This is completely unfair. At least that is what Lord Howe, Douglas Hurd and other senior Tories would now have us believe. They are attempting to rubbish the Scott report in advance by alleging that the way it has conducted its business invalidates its conclusions.

Lord Howe, as Foreign Secretary in 1988, secretly relaxed the rules on arms sales to Iraq. For more than a year, he has attacked Sir Richard, alleging that a poor simpleton much like the rest of us is out of his depth, does not understand Whitehall's mysterious ways, is meddling in an area where he has no place.

Lord Howe is an eminent figure, respected for his sound judgement and latterly admired for his courage in challenging Margaret Thatcher. But on this he is completely wrong. The investigation did not allow witnesses to be represented by lawyers: that would have made the inquiry never-ending and unnecessarily adversarial. Yet witnesses have been well protected. They were advised by counsel (several, including Lord Howe, are lawyers). Each witness was granted immunity from prosecution and civil servants were promised that they would face neither disciplinary action nor damage to their careers. Sir Richard has stuck carefully to the terms of the inquiry, set out by the Government, which Lord Howe supports.

The other claim - that Sir Richard is out of his depth - is just arrogant. We do not want an insider regulating Whitehall's business. The charge is that ministers and officials secretly ran one foreign policy - involving the sale of arms to Iraq - while telling Parliament and the people they were following another, with strict controls in place. When those who traded the weapons (the Matrix Churchill employees, for instance) were tried for breaking the law, ministers are said to have suppressed documents showing that they knew about the sales. In this, the security services encouraged them. Innocent men were almost sent to jail.

Lord Howe appreciates the dangers of the Scott investigation. Foreign Office papers submitted to the inquiry noted that "it could look very cynical if, so soon after expressing outrage over the Iraqi treatment of the Kurds, we adopt a more flexible approach to arms sales". That advice was right.

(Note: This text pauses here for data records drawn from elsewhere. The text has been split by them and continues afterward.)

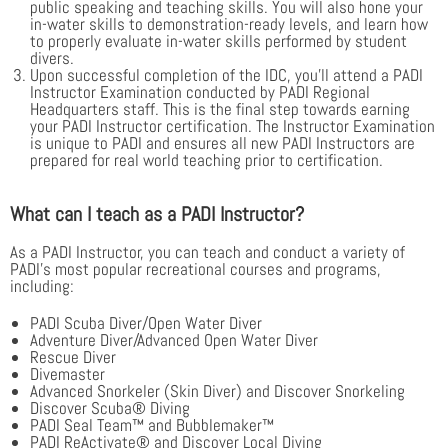
public speaking and teaching skills. You will also hone your
in-water skills to demonstration-ready levels, and learn how
to properly evaluate in-water skills performed by student
divers.
Upon successful completion of the IDC, you’ll attend a PADI
Instructor Examination conducted by PADI Regional
Headquarters staff. This is the final step towards earning
your PADI Instructor certification. The Instructor Examination
is unique to PADI and ensures all new PADI Instructors are
prepared for real world teaching prior to certification.
What can I teach as a PADI Instructor?
As a PADI Instructor, you can teach and conduct a variety of
PADI’s most popular recreational courses and programs,
including:
PADI Scuba Diver/Open Water Diver
Adventure Diver/Advanced Open Water Diver
Rescue Diver
Divemaster
Advanced Snorkeler (Skin Diver) and Discover Snorkeling
Discover Scuba® Diving
PADI Seal Team™ and Bubblemaker™
PADI ReActivate® and Discover Local Diving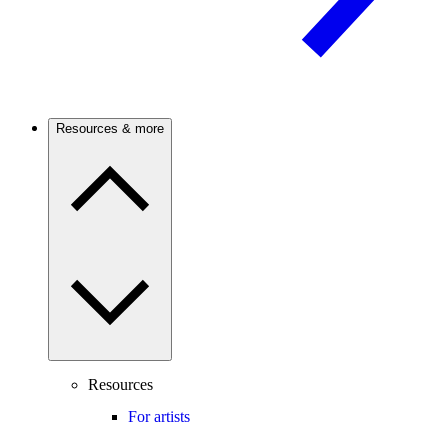
Resources & more
Resources
For artists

The Tories may have had a field day two weeks ago over the apparent hypocrisy of the Labour front-bencher Harriet Harman in deciding to send her son to a selective school. Tony Blair must be wetting his lips in anticipation at the report, published next week, which is almost certain to detail a sustained government hypocrisy, cynically practised on the entire population over a very long time. Lord Howe, his former colleagues and officials all wish that this scandal had been hushed up. Thanks to Sir Richard Scott, we should at last get at the truth. His inquiry will be a blow for accountability and openness of the kind Lord Howe clearly abhors. We should ignore the smokescreens put up by Conservatives. Sir Richard is about to tell us in intimate detail how the state works and we should listen to what he has to say, for if the Tories stay in power it will be the only chance we get.